== Excerpt to read

Governments and regulators are racing to try to contain an outbreak of AI-generated, nonconsensual nudes on X, many attributed to xAI’s Grok system. They include celebrities and journalists as well as private citizens and one politician, in an illustration of how fast synthetic sexual imagery can spool from the hard drives of people who fancy themselves digital alchemists to our mainstream feeds.
And still more evidence indicates the problem is gaining momentum. An initial estimate in a research paper by Copyleaks figured approximately one image per minute, though a subsequent 24-hour sample returned an average of about 6,700 per hour. That scale makes reporting abuse feel like a game of whack-a-mole, and it forces regulators to try to work out the bounds of new online safety laws.
Regulators Rush To Rein In AI Deepfakes On X
The European Commission has instructed xAI not to destroy documents about Grok in a move often taken before formal action is launched under the Digital Services Act. The demand grew out of reporting that platform leaders could have pushed back against stronger safeguards for image generation, prompting questions about how risk assessments and safety mitigations were addressed.

====
== Entries supplied

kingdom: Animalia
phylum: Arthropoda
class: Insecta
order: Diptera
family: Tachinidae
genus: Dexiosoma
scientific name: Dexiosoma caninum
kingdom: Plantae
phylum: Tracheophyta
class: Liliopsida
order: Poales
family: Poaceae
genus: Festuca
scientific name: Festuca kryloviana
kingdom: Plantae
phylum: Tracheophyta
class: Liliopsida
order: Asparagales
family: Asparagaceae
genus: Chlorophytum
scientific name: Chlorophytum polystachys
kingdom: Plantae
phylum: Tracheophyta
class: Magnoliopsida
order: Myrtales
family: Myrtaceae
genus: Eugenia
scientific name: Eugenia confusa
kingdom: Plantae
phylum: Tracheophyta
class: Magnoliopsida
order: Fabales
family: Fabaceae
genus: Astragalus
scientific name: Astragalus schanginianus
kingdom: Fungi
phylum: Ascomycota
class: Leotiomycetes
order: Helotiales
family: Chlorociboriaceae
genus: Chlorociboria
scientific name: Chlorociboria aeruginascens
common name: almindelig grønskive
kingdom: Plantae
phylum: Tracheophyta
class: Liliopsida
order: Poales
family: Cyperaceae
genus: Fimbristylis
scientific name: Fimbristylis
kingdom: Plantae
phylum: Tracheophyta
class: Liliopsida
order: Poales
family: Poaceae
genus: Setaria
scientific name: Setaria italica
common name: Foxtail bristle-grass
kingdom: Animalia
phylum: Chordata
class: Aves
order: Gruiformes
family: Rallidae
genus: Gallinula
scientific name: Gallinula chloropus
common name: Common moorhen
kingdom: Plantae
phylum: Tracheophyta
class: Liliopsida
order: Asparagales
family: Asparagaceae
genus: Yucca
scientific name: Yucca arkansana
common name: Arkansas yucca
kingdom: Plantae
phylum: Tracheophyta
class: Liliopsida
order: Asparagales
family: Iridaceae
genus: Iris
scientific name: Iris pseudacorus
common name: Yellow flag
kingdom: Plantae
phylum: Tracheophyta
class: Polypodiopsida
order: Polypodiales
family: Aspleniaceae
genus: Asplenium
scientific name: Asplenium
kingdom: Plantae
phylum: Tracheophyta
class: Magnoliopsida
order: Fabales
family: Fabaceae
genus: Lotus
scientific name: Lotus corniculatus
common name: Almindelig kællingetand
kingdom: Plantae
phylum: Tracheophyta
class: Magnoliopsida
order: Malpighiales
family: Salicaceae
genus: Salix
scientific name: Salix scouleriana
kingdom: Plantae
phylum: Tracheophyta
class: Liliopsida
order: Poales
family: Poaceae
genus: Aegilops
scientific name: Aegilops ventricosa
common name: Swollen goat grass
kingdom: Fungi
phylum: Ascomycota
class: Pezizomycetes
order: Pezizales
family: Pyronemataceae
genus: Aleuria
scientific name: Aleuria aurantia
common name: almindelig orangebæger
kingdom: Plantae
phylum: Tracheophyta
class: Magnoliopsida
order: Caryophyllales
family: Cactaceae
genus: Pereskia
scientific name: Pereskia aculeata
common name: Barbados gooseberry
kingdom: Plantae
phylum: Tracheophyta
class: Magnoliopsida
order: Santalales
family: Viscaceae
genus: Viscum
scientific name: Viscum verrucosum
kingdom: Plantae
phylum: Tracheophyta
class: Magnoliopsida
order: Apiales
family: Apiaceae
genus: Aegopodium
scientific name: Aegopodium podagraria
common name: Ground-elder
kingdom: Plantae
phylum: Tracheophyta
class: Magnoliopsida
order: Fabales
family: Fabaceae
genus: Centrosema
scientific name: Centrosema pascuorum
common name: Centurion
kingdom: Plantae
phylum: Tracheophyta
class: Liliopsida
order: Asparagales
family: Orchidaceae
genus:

====

* What to work on *
a – In the article on AI deepfakes on X, what average hourly count did the subsequent 24-hour sample return?
b – Transcribe the article on AI deepfakes on X word for word, starting with "Governments and regulators" and going on through "online safety laws.".
The lines come from a different source than the article on AI deepfakes on X.

* Answers by item number *
a – About 6,700 images per hour.

b –
Governments and regulators are racing to try to contain an outbreak of AI-generated, nonconsensual nudes on X, many attributed to xAI’s Grok system. They include celebrities and journalists as well as private citizens and one politician, in an illustration of how fast synthetic sexual imagery can spool from the hard drives of people who fancy themselves digital alchemists to our mainstream feeds.
And still more evidence indicates the problem is gaining momentum. An initial estimate in a research paper by Copyleaks figured approximately one image per minute, though a subsequent 24-hour sample returned an average of about 6,700 per hour. That scale makes reporting abuse feel like a game of whack-a-mole, and it forces regulators to try to work out the bounds of new online safety laws.